State: Supersedes patches TCR510-005 (15.00), TCR510-021 (33.00), TCR510-009 (34.00), TCR510-016 (35.00), TCR510-011 (36.00), TCR510-022 (37.00)

This patch corrects the following:

  • Fixes two TruCluster problems:

    • If a Quorum disk is manually added by the command clu_quorum -d add, the disk becomes inaccessible because the PR flag is not being cleaned up. The same command will work in the next reboot.

    • A cluster member cannot boot under a specific hardware setup. The CFS mount fails because of the PR flag is not cleaned up.

  • Addresses the need for IOCTL for remote DRD, adds clean up for failed remote closes for non-disks, fixes error returns on failed tape/changer closes, and fixes tape deadlock experienced in netbackups.

  • Fixes an issue with a tape/changer failing to correctly report a close failure of a device in a cluster environment.

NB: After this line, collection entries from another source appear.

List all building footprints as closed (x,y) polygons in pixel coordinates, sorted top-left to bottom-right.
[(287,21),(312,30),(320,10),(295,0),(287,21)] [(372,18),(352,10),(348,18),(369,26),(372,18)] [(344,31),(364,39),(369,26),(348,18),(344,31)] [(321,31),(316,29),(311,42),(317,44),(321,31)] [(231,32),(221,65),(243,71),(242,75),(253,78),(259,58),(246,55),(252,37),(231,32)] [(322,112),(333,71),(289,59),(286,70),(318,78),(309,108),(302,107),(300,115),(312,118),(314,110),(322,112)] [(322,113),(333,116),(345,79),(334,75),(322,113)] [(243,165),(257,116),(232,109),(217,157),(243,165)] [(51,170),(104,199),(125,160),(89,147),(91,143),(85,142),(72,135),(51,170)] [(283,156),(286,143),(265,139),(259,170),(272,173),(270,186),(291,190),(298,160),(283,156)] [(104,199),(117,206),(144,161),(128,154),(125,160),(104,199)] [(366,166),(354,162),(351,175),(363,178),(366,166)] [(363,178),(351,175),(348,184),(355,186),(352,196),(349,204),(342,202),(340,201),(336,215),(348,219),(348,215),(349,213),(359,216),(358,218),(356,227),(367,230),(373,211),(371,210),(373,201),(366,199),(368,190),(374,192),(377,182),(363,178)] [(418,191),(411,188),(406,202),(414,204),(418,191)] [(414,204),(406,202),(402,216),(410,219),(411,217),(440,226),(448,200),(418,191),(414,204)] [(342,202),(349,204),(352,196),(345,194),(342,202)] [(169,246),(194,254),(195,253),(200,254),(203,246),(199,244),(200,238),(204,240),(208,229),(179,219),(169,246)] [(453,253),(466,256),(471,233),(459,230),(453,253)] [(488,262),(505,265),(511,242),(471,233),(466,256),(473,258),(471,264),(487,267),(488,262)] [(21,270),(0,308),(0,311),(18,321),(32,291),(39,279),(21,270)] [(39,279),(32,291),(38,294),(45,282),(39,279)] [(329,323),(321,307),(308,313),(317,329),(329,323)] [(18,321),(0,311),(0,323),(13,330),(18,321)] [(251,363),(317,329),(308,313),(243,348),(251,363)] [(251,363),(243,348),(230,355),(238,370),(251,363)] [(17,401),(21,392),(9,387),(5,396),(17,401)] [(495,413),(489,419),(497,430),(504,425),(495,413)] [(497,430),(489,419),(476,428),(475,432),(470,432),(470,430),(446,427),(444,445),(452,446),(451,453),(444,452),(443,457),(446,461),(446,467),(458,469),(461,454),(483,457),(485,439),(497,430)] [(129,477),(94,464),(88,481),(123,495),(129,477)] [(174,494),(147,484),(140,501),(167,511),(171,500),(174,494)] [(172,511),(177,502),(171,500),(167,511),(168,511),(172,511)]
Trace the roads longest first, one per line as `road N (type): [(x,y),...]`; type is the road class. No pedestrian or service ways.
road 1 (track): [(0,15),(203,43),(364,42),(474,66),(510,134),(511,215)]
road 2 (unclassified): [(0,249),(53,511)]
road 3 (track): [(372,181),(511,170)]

  • Fixes a problem which results in a system panic while doing tape failovers.

  • Fixes a node panic during fiber port disables.

  • Fixes an issue with a tape/changer giving back "busy on open" if a close from a remote node failed.

  • Provides the TCR portion of the functionality to support EMC storage boxes that support Persistent Reserves (SCSI command set) as defined by the final SCSI specification.

  • Fixes an issue with requests being stuck on a failed disk in a cluster.

Patch 41.00

TCR510-019

Patch: Cluster members not able to route an alias

State: New

This patch corrects the following:

  • Fixes the cluamgr command where it will display the alias status even if no cluster member has joined the alias.

  • Fixes a problem in which rpc requests to the cluster alias may fail with "RPC timeout" message.